++++ Supplied records ++++
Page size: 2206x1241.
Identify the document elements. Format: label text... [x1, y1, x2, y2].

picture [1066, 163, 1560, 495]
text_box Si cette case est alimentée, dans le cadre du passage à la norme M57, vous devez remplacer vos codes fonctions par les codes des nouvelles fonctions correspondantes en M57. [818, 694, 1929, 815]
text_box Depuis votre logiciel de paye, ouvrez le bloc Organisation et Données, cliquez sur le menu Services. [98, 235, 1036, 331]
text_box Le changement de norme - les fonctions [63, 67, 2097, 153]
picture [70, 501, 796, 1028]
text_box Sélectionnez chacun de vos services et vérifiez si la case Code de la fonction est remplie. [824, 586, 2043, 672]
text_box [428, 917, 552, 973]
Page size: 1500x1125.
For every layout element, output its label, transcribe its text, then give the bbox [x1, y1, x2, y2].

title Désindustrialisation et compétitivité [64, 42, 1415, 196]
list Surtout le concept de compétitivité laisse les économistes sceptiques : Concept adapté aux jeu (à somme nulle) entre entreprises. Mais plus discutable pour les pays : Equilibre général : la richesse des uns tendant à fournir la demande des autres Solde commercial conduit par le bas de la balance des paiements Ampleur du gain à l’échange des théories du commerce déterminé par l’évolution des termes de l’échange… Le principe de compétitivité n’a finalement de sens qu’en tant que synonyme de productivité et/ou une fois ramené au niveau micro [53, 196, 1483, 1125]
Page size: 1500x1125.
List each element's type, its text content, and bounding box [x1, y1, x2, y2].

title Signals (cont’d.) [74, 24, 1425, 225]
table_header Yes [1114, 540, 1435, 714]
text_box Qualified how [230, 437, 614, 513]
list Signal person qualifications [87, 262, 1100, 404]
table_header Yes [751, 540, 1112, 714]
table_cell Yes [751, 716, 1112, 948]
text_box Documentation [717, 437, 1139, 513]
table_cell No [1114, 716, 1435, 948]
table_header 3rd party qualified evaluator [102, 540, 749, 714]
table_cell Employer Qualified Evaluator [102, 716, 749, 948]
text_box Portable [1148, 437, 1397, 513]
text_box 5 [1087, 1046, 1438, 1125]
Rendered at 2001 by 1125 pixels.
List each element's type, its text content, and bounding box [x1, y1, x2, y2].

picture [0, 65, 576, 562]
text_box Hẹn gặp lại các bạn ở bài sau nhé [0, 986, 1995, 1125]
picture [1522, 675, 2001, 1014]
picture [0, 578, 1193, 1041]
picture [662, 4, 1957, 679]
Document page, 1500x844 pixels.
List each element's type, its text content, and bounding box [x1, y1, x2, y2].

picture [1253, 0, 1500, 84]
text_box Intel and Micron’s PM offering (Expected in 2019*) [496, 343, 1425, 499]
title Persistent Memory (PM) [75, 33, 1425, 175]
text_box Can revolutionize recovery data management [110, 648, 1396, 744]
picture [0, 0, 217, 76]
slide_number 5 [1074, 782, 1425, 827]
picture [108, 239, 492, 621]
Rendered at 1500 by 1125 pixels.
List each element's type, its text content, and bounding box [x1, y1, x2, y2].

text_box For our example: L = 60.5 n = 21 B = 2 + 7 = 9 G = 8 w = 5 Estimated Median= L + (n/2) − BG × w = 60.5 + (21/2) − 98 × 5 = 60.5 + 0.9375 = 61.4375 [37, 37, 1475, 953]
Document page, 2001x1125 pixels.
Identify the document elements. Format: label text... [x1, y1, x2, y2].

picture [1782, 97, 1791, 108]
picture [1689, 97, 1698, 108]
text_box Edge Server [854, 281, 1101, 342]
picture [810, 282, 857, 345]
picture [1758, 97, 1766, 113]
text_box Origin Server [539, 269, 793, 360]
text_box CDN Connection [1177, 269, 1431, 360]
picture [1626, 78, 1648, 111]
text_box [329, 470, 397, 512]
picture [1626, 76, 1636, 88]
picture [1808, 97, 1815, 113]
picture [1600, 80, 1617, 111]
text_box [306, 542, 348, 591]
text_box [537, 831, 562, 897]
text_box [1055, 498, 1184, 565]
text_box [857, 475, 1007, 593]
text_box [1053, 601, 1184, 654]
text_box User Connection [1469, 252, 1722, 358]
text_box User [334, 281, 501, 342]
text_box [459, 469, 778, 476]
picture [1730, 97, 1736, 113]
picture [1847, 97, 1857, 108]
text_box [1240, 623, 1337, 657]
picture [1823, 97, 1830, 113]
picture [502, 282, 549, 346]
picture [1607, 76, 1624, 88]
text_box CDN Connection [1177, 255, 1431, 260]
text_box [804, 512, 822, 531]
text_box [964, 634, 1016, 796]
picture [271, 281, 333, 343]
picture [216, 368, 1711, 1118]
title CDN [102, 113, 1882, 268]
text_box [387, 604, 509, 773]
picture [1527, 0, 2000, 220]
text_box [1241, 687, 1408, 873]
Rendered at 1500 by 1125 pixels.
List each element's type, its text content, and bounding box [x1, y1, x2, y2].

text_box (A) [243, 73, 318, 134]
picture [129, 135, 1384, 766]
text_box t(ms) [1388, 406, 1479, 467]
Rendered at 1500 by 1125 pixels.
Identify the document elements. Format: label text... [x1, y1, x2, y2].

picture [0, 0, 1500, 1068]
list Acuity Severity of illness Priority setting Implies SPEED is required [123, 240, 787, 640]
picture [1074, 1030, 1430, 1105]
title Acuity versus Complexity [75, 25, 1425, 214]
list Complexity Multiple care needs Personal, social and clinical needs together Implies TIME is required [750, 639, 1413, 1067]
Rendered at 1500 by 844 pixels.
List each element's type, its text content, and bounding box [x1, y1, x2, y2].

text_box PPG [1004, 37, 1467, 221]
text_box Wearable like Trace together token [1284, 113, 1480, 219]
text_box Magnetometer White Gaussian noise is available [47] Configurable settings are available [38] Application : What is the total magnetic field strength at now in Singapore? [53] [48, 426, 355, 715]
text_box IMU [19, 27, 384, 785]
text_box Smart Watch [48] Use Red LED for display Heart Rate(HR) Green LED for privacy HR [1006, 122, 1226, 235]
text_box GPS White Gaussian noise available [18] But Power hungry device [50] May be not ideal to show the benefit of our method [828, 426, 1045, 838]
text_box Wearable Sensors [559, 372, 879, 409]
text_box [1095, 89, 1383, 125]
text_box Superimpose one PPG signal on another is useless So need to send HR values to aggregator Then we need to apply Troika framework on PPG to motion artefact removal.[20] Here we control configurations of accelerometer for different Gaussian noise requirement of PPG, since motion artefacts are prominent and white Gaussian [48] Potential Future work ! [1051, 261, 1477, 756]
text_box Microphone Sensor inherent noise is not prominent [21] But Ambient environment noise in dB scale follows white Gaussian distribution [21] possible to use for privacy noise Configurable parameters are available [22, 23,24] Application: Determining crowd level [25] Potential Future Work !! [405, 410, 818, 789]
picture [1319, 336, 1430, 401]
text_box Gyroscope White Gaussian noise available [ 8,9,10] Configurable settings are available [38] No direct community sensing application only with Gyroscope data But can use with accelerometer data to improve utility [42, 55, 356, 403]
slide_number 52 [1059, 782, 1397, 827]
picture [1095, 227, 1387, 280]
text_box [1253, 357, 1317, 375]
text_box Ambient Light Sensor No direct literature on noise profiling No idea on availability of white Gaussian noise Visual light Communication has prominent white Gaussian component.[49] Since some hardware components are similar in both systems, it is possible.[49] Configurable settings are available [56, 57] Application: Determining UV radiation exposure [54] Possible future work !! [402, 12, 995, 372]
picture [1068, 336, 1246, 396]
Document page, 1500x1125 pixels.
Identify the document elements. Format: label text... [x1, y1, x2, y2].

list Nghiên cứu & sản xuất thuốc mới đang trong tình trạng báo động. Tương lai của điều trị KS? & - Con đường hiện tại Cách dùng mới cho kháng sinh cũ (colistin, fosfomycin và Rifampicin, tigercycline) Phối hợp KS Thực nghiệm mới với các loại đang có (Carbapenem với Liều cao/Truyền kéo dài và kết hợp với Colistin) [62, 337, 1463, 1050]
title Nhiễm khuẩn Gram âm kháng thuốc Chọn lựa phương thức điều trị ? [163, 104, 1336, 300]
++++
__Task objective__.
Among the records above, extract exactly the lines from the line with "text_box [306, 542, 348, 591]" to the line with "text_box [804, 512, 822, 531]", both lines included, and leave out the rest.

__Answer box__.
text_box [306, 542, 348, 591]
text_box [537, 831, 562, 897]
text_box [1055, 498, 1184, 565]
text_box [857, 475, 1007, 593]
text_box [1053, 601, 1184, 654]
text_box User Connection [1469, 252, 1722, 358]
text_box User [334, 281, 501, 342]
text_box [459, 469, 778, 476]
picture [1730, 97, 1736, 113]
picture [1847, 97, 1857, 108]
text_box [1240, 623, 1337, 657]
picture [1823, 97, 1830, 113]
picture [502, 282, 549, 346]
picture [1607, 76, 1624, 88]
text_box CDN Connection [1177, 255, 1431, 260]
text_box [804, 512, 822, 531]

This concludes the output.